[CUDA in Practice] FMHA on SM120: Beating torch.sdpa (FlashAttention-2)

# 0. Preface — The Crown Jewel Operator in the LLM Era

In the LLM era, almost every model relies on Multi-Head Attention. Its complexity scales quadratically with sequence length, so attention is often the dominant compute cost.

Even though many linear-attention variants have appeared, they still usually cannot match full attention accuracy. So in practice, people move toward hybrid attention layers. That topic is out of scope here.

This post has one straightforward goal: on an RTX 5060 Laptop (SM120), hand-roll a high-performance FMHA kernel without third-party libraries (no CUTLASS, no CUTE), using just TMA + ldmatrix + mma.

And yes, it beats FA2 in my setup — not because I’m stronger than Tri Dao, but because FA2’s kernel targets SM80 and does not have SM120’s TMA advantages. If Tri Dao wrote this exact TMA+ldmatrix+mma version, I’d probably lose cleanly.

The overall implementation idea is still close to FlashAttention-2 (I did not deeply inspect the FA2 code itself; the paper is enough for this post). We won’t re-derive paper-level theory here.

Kernel scope in this article:

• fmha_tma_128 (BM x BN = 64 x 64, TMA + ldmatrix + mma)

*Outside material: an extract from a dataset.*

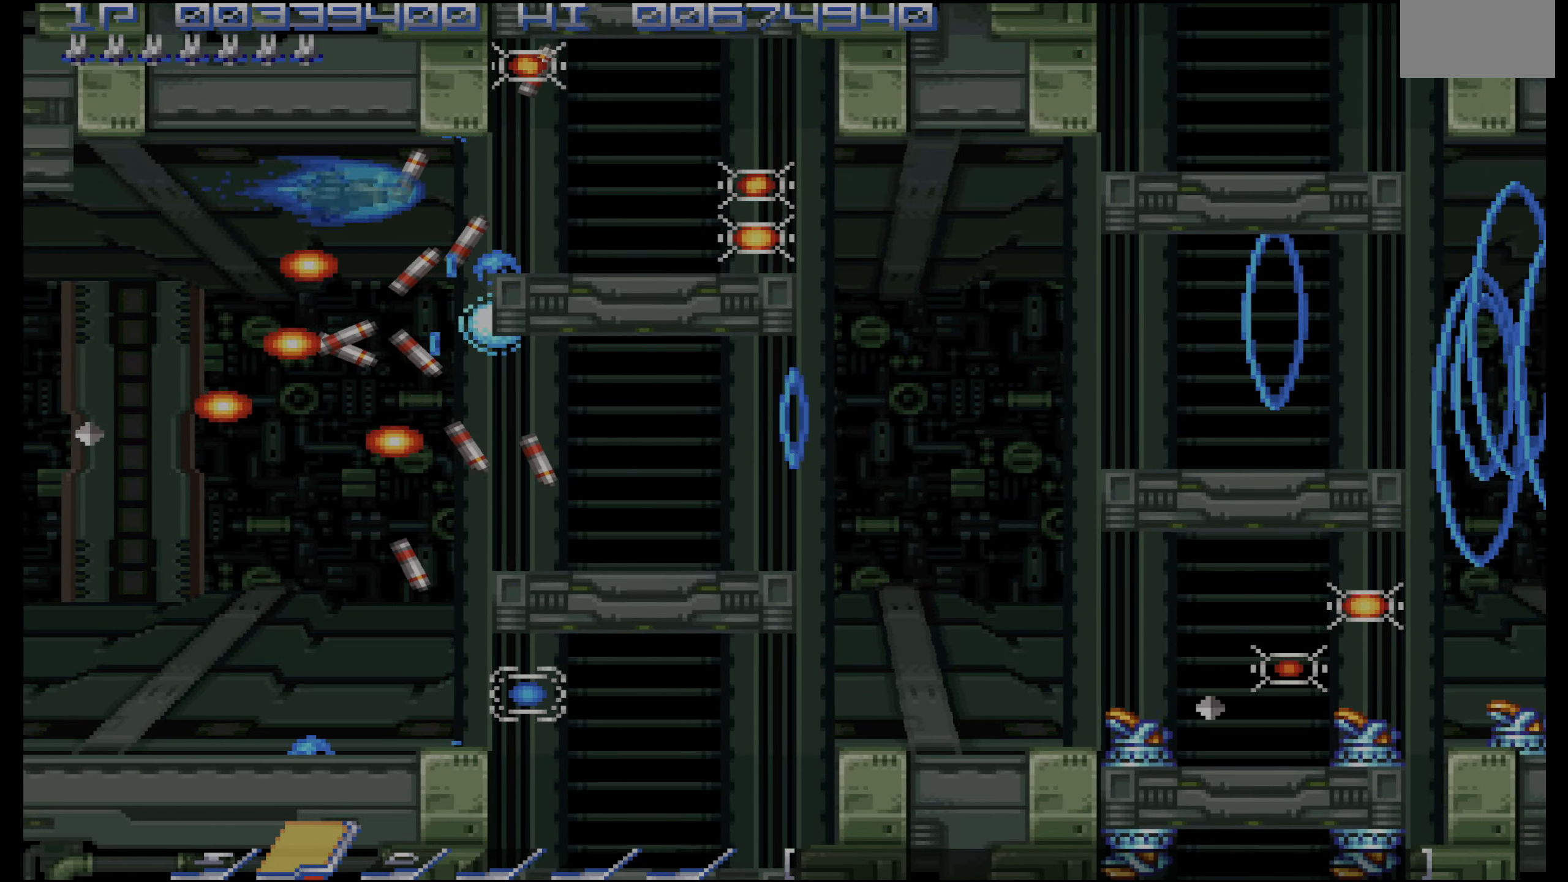
{"buttons": ["CROSS"], "events": [[366, "DPAD_DOWN", "down"], [416, "DPAD_RIGHT", "up"], [466, "DPAD_DOWN", "up"]]}
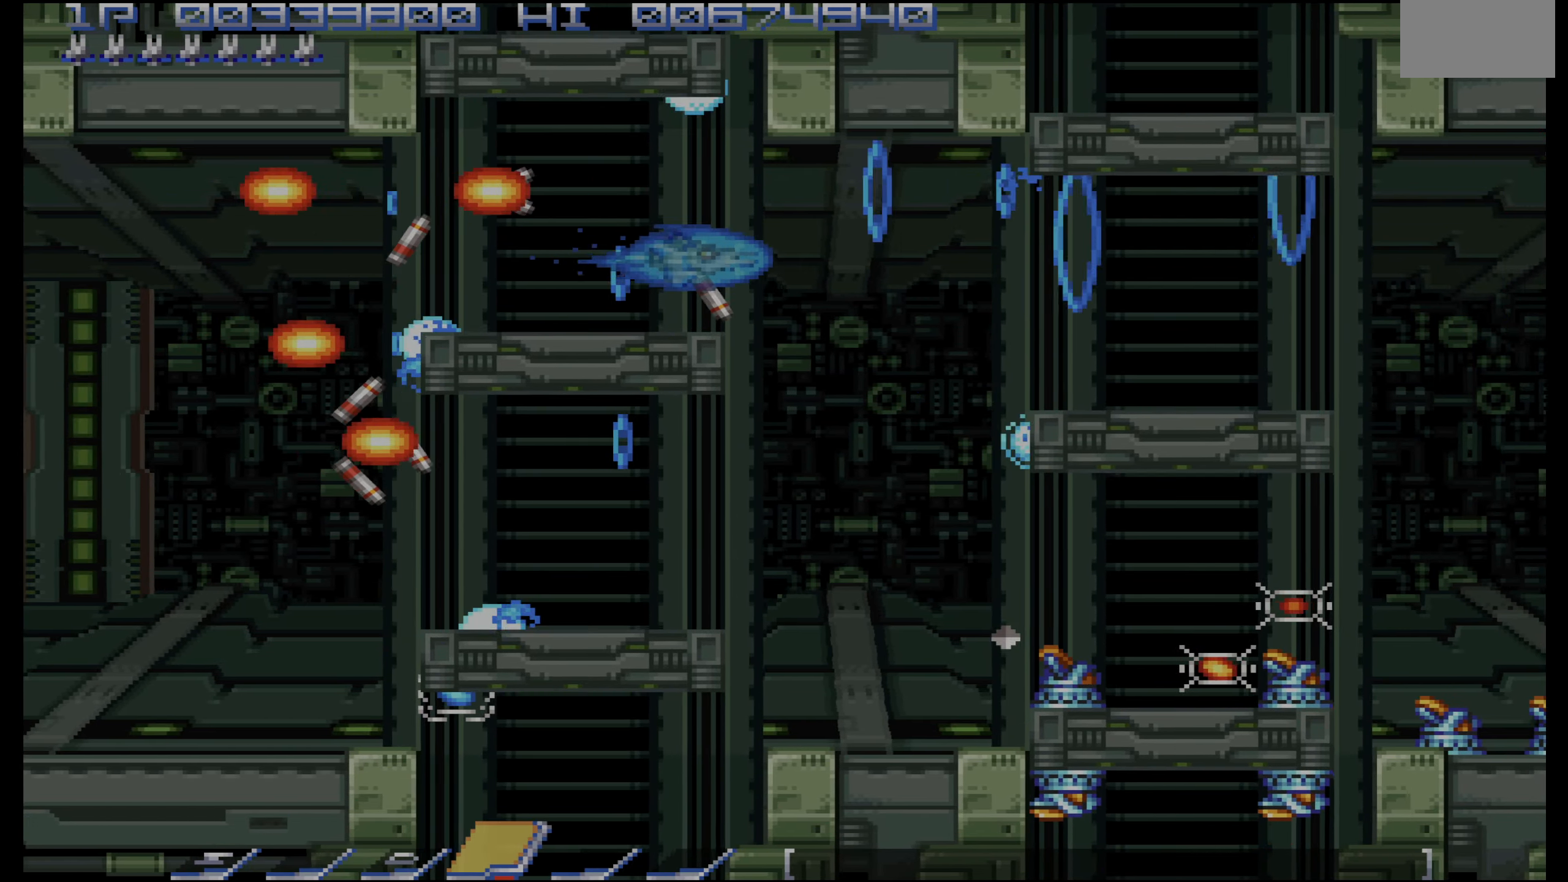
{"buttons": ["CROSS", "DPAD_DOWN"], "events": [[233, "DPAD_RIGHT", "down"], [300, "DPAD_DOWN", "down"], [316, "DPAD_RIGHT", "up"], [383, "DPAD_DOWN", "up"], [500, "DPAD_DOWN", "down"]]}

That’s it. One kernel. Causal attention with head_dim = 128 (a very common setting).

I initially considered introducing a progressive path (three-matrix multiply first, then online softmax), but even that became large enough to be noisy. So I present the final kernel directly.

# 1. FlashAttention Recap

FlashAttention is one of my favorite engineering works:

• FA1: online softmax in shared memory
• FA2: improved parallelization and access pattern
  • especially by shifting part of the inner-loop reduction from V to Q, plus better sequence parallelism

Very solid work.

For MHA:

MHA = softmax(q @ k.T * scale) @ v, where scale is usually 1/sqrt(head_dim).

Naive implementation:

• s = q @ k.T * scale
• p = softmax(s)
• o = p @ v

This introduces repeated global memory traffic (s write/read, p read, etc.).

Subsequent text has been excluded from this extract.